___ DATA

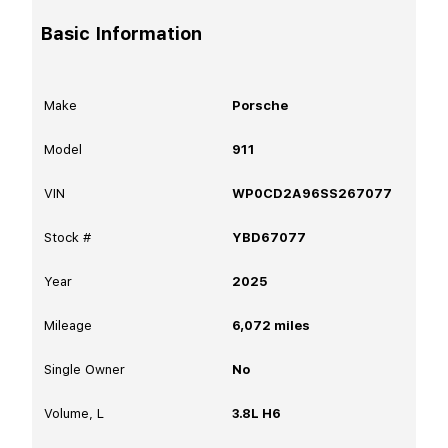
Basic Information
Make
Porsche
Model
911
VIN
WP0CD2A96SS267077
Stock #
YBD67077
Year
2025
Mileage
6,072
miles
Single Owner
No
Volume, L
3.8L H6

______

▸ EXERCISE BRIEF:
Please reproduce the data above word for word, skipping all images.

▸ SOLUTION TO THIS EXERCISE:
Basic Information
Make
Porsche
Model
911
VIN
WP0CD2A96SS267077
Stock #
YBD67077
Year
2025
Mileage
6,072
miles
Single Owner
No
Volume, L
3.8L H6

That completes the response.